Figure 1: CERF’s April 2023 Treasury Yield Forecast
While CERF’s quarter 2 forecast was close (we forecasted 3.7 and actual was 3.6), our quarter 3 forecast was off somewhat (we forecasted 3.6 whereas the actual was 4.2). In the case of quarter 3, the direction was incorrect. Rates are rising (see Figure 2), not falling. Some financial market commentators have proposed that the market is now repricing the ten-year Treasury. While this appears to be the case, we advise our clients that markets are still massively distorted, therefore the price mechanism is still broken. The causes of this distortion are near-zero real rates, the Fed’s policy of paying interest on reserves, and the Fed’s $8 trillion balance sheet. Until Fed’s extraordinary monetary policies have been normalized and price discovery has been restored, we expect volatility in fixed income and in equities as well.
Figure 2: Recent Treasury Yields
CERF’s October Outlook for the U.S. Economy
With the accuracy of our April inflation and GDP growth forecasts, CERF feels that the assumptions and structures underlying that forecast remain a valid foundation for our current two-year outlook. We calculated our current forecast based on the assumption that the Fed will hike 25 basis points on November 1st. The main risk to this assumption is the recent rise in yields. It appears that the Fed sees this as justifying a pause. A Fed pause would continue a pattern of Fed capitulation to markets. This is a hallmark of the Powell Fed. If they pause, we believe the probability the Fed is done hiking is high.

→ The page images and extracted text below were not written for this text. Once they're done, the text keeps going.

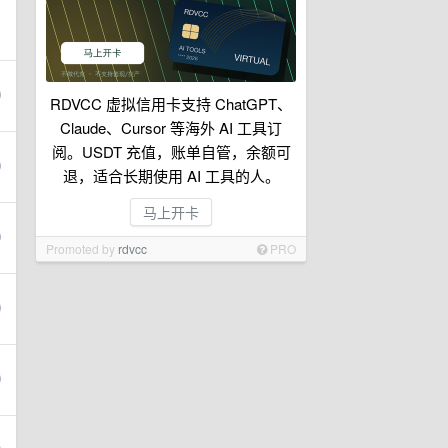
RDVCC 虚拟信用卡支持 ChatGPT、
Claude、Cursor 等海外 AI 工具订
阅。USDT 充值，账单自管，余额可
退，适合长期使用 AI 工具的人。
马上开卡
Promoted by
rdvcc
PRO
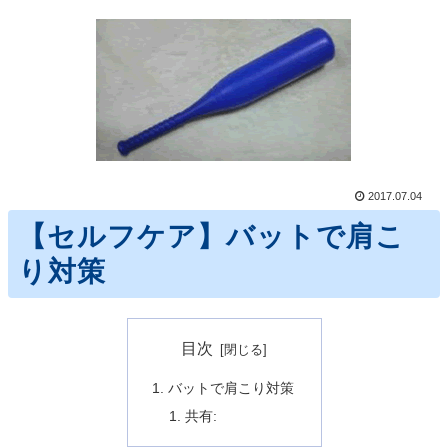
2017.07.04
【セルフケア】バットで肩こ
り対策
目次
バットで肩こり対策
共有:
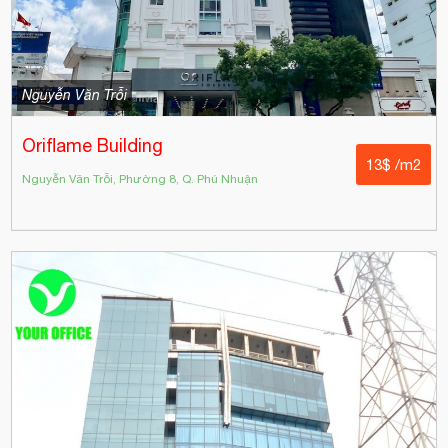
Nguyễn Văn Trỗi
Oriflame Building
13$ /m2
Nguyễn Văn Trỗi, Phường 8, Q. Phú Nhuận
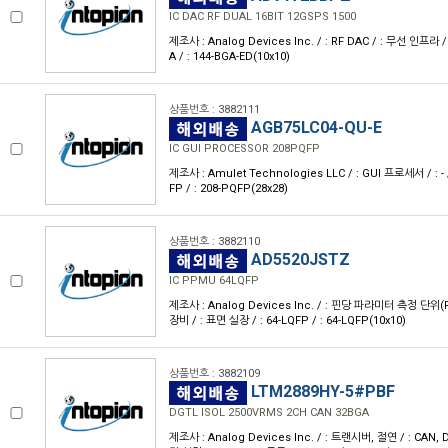
IC DAC RF DUAL 16BIT 12GSPS 1500
제조사 : Analog Devices Inc. / : RF DAC / : 무선 인프라 /
A / : 144-BGA-ED(10x10)
상품번호 : 3882111
AGB75LC04-QU-E
IC GUI PROCESSOR 208PQFP
제조사 : Amulet Technologies LLC / : GUI 프로세서 / : - 
FP / : 208-PQFP(28x28)
상품번호 : 3882110
AD5520JSTZ
IC PPMU 64LQFP
제조사 : Analog Devices Inc. / : 핀당 파라미터 측정 단위
장비 / : 표면 실장 / : 64-LQFP / : 64-LQFP(10x10)
상품번호 : 3882109
LTM2889HY-5#PBF
DGTL ISOL 2500VRMS 2CH CAN 32BGA
제조사 : Analog Devices Inc. / : 트랜시버, 절연 / : CAN, 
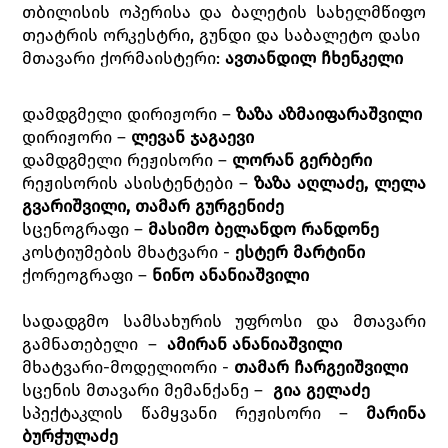
თბილისის ოპერისა და ბალეტის სახელმწიფო
თეატრის ორკესტრი, გუნდი და საბალეტო დასი
მთავარი ქორმაისტერი:
ავთანდილ
ჩხენკელი
დამდგმელი დირიჟორი –
ზაზა აზმაიფარაშვილი
დირიჟორი –
ლევან ჯაგაევი
დამდგმელი რეჟისორი –
ლორან გერბერი
რეჟისორის ასისტენტები –
ზაზა აღლაძე, ლელა
გვარიშვილი, თამარ გურგენიძე
სცენოგრაფი –
მასიმო ბელანდო რანდონე
კოსტიუმების მხატვარი -
ესტერ მარტინი
ქორეოგრაფი –
ნინო ანანიაშვილი
სადადგმო სამსახურის უფროსი და მთავარი
გამნათებელი –
ამირან ანანიაშვილი
მხატვარი-მოდელიორი -
თამარ ჩარგეიშვილი
სცენის მთავარი მემანქანე –
გია გელაძე
სპექტაკლის წამყვანი რეჟისორი –
მარინა
ბურჭულაძე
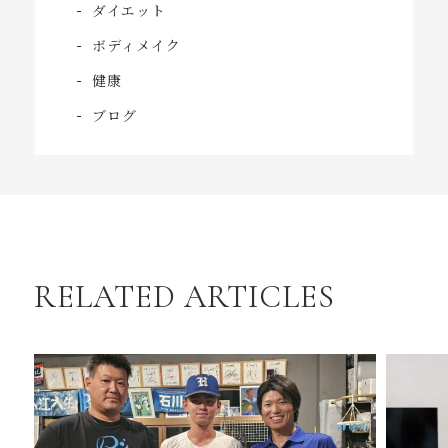
ダイエット
ボディメイク
健康
ブログ
RELATED ARTICLES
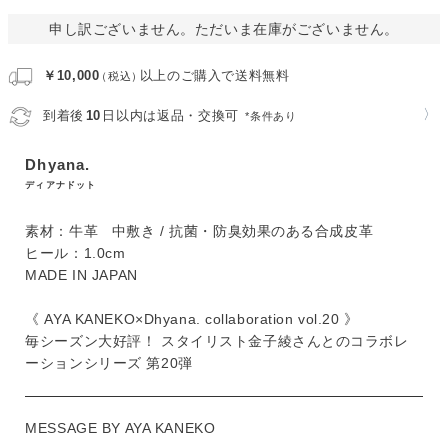
申し訳ございません。ただいま在庫がございません。
￥10,000
以上のご購入で送料無料
（税込）
〉
到着後
10
日以内は返品・交換可
*条件あり
Dhyana.
ディアナドット
素材：牛革 中敷き / 抗菌・防臭効果のある合成皮革
ヒール：1.0cm
MADE IN JAPAN
《 AYA KANEKO×Dhyana. collaboration vol.20 》
毎シーズン大好評！ スタイリスト金子綾さんとのコラボレ
ーションシリーズ 第20弾
MESSAGE BY AYA KANEKO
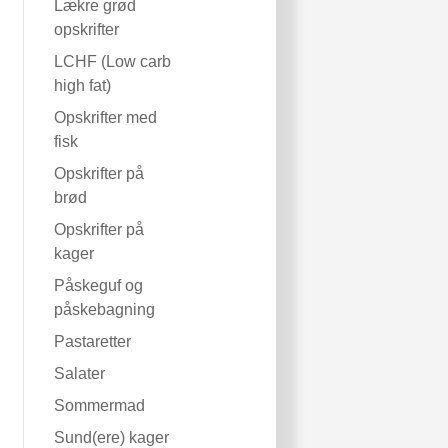
Lækre grød
opskrifter
LCHF (Low carb
high fat)
Opskrifter med
fisk
Opskrifter på
brød
Opskrifter på
kager
Påskeguf og
påskebagning
Pastaretter
Salater
Sommermad
Sund(ere) kager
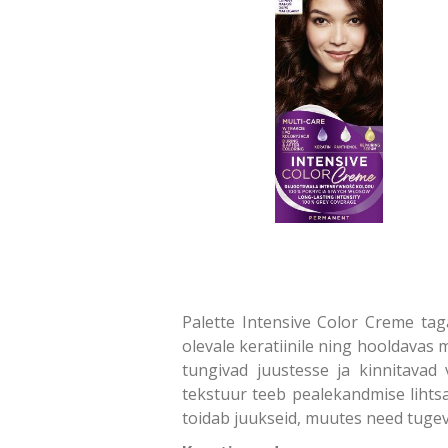
Palette Intensive Color Creme tag
olevale keratiinile ning hooldavas 
tungivad juustesse ja kinnitavad 
tekstuur teeb pealekandmise lihtsa
toidab juukseid, muutes need tugev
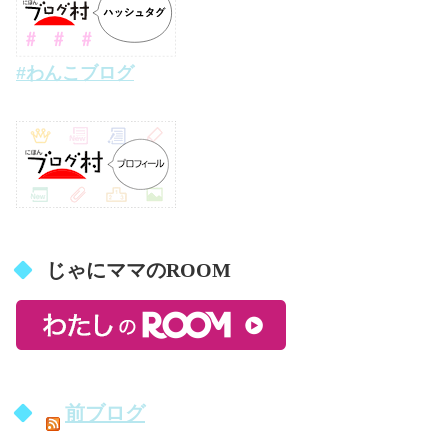
#わんこブログ
じゃにママのROOM
前ブログ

We continue to forecast Stagflation, that is, very slow growth and inflation well above target. Near-term GDP growth might exceed two percent in quarter 3, but thereafter we predict that growth will slow. The two most important factors for 2024 and 2025 growth are the restrictions on economic activity that monetary policy and fiscal policy are causing.
Figure 3: CERF October 2023 GDP Forecast
Figure 4: CERF October 2023 Inflation Forecast
We continue to forecast persistently high inflation, well above the Fed’s target of two percent. If inflation does continue to be significantly higher than the Fed’s target, there is a possibility that the Fed’s resolve to fight inflation will cave and they will raise their target. We also mentioned this possibility in April, however, the probability of a high Fed inflation target is greater now.

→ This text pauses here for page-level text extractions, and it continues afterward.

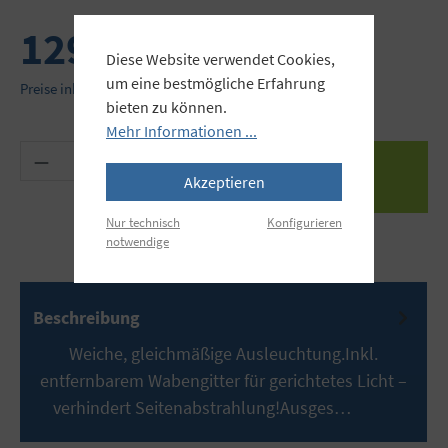
129,90 €
Diese Website verwendet Cookies,
um eine bestmögliche Erfahrung
Preise inkl. MwSt. zzgl. Versandkosten
bieten zu können.
Mehr Informationen ...
Produkt Anzahl: Gib den gewünschten Wert ein 
Akzeptieren
Nur technisch
Konfigurieren
notwendige
Beschreibung
Weiche, gleichmäßige Ausleuchtung.Inkl.
entfernbarem Wabengitter für gerichtetes Licht –
verhindert Seitenabstrahlung!Ausges…
Mehr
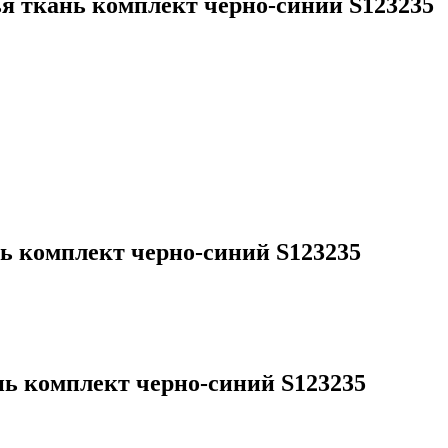
я ткань комплект черно-синий S123235
ь комплект черно-синий S123235
ь комплект черно-синий S123235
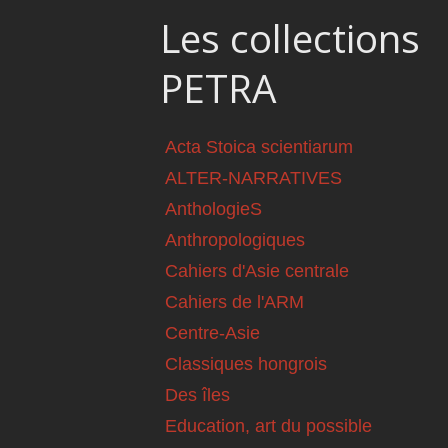
Les collections
PETRA
Acta Stoica scientiarum
ALTER-NARRATIVES
AnthologieS
Anthropologiques
Cahiers d'Asie centrale
Cahiers de l'ARM
Centre-Asie
Classiques hongrois
Des îles
Education, art du possible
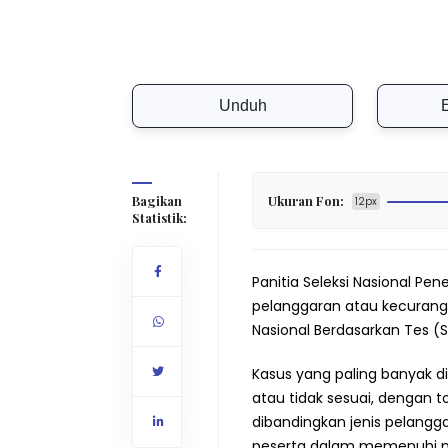
Unduh
Bagikan
Ukuran Fon:
12px
Statistik:
Panitia Seleksi Nasional 
pelanggaran atau kecurang
Nasional Berdasarkan Tes (
Kasus yang paling banyak 
atau tidak sesuai, dengan to
dibandingkan jenis pelangg
peserta dalam memenuhi per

Washington DC’s policies, both monetary and fiscal, imply that the financial system and the broader economy are fragile. It would not take much of an unforecastable shock to send the economy into recession. In such an event, the recession would very likely be preceded by a financial crisis.
The BEA’s Data Update
On September 28, 2023 the U.S. Bureau of Economic Analysis released their Comprehensive Update on the U.S. economy. The economic growth and inflation revisions are provided below in Table 3.
Table 3: Updated Measures of U.S. Economic Performance
The revisions reveal an updated understanding of the U.S.’s post-Pandemic economy, which is that average growth since 2020 Q3 was slower, 5.6 percent, compared to the previously estimated average of 5.8 percent. Average inflation was 4.0 percent rather than the 3.8 percent value that was our previous understanding.

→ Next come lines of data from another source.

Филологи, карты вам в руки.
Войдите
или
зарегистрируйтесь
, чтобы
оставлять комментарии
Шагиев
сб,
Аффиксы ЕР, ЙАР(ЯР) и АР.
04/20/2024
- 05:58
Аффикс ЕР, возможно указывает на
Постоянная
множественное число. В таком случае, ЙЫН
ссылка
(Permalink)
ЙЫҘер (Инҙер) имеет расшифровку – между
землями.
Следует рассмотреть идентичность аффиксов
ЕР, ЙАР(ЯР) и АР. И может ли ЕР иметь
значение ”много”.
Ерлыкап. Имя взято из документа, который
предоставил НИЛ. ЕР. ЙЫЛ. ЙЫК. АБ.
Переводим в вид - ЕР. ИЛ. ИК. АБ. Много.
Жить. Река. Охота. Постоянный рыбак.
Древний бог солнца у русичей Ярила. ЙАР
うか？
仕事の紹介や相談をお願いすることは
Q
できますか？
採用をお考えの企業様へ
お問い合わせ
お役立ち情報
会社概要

Narrowing our focus to last year and a half, the updated estimate of average economic growth is now measured at 1.2 percent, compared to the previous value of 1.3 percent. Average inflation is now measured at 5.1 percent, compared to the previous value of 4.8 percent.
These revisions support CERF’s previous forecasts and current outlook. Slow economic (and income) growth and the high inflation are not good for lower income households and this is not healthy for the overall economy.